Christopher Steele speaks publicly for first time since the file was uncovered and thanks advocates for kind messages

The former MI6 agent behind the controversial Trump dossier has returned to work, nearly two months after their official publication caused an international scandal and furious refusals from Washington and Moscow.

Christopher Steele posed for a photograph outside the office of his business intelligence company Orbis in Victoria, London on Tuesday. Speaking for the first time since his dossier was uncovered, Steele said he had received messages of support.

Im now going to be focusing my endeavours on supporting the broader interests of our company here, he told the Press Association. Id like to say a warm thank you to everyone who sent me kind messages and support over the last few weeks.

Steele, who left British intelligence in 2009 and co-founded Orbis with an MI6 colleague, said he would not comment substantively on the contents of the dossier: Just to add, I wont be making any further statements or commentaries at this time.

Published in January by BuzzFeed, the dossier suggested that Donald Trumps team had colluded with Russian intelligence before the US elected to sabotage Hillary Clintons campaign. Quoting unidentified sources, it told Trump had been compromised by Russias FSB spy agency during a trip to Moscow in 2013.

It alleged that Trump was secretly videoed with Russian prostitutes in a suite in the Ritz-Carlton hotel in Moscow. The prostitutes allegedly urinated on the bed used by Barack Obama during a presidential visit.

Trump dismissed the dossier as fake news and said Steele was a failed snoop. Vladimir Putin also repudiated the dossier. His spokesman Dmitry Peskov claimed Russia did not collect kompromat compromising material on Trump or anyone else.

Steeles friends say he has been keen to go back to work for some weeks. They insist he has not been in hiding but has been keeping a low profile to avoid paparazzi who have been camped outside his family home in Surrey.
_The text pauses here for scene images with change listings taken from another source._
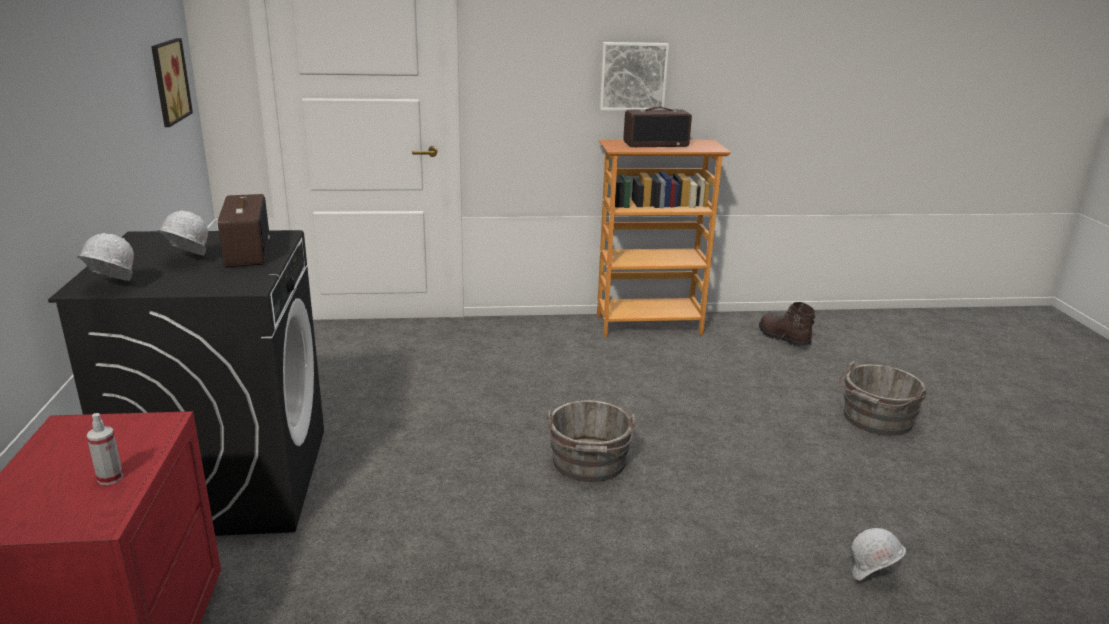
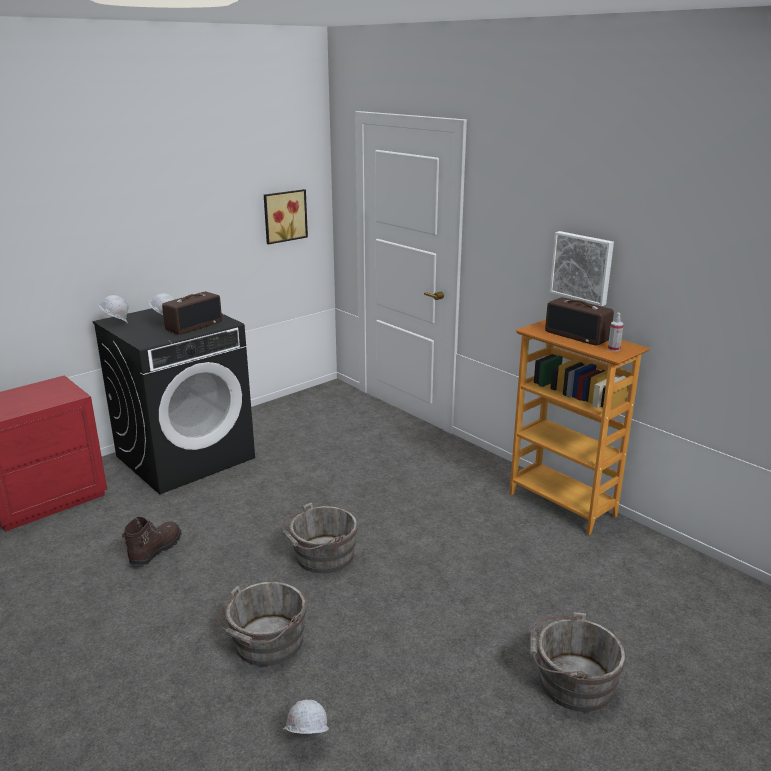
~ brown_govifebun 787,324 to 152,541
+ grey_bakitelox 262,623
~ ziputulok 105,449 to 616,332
Several of the lurid narratives about him that emerging in the press have been incorrect, told friends. The stories include claims that Steele met Alexander Litvinenko, the Russian protester who was murdered in 2006 with a radioactive cup of tea, probably on Putins orders.

As head of MI6s Russia desk, Steele resulted the inquiry into Litvinenkos polonium poisoning, speedily concluding that this was a Russian state plot. He did not meet Litvinenko and was not his occurrence policeman, friends said.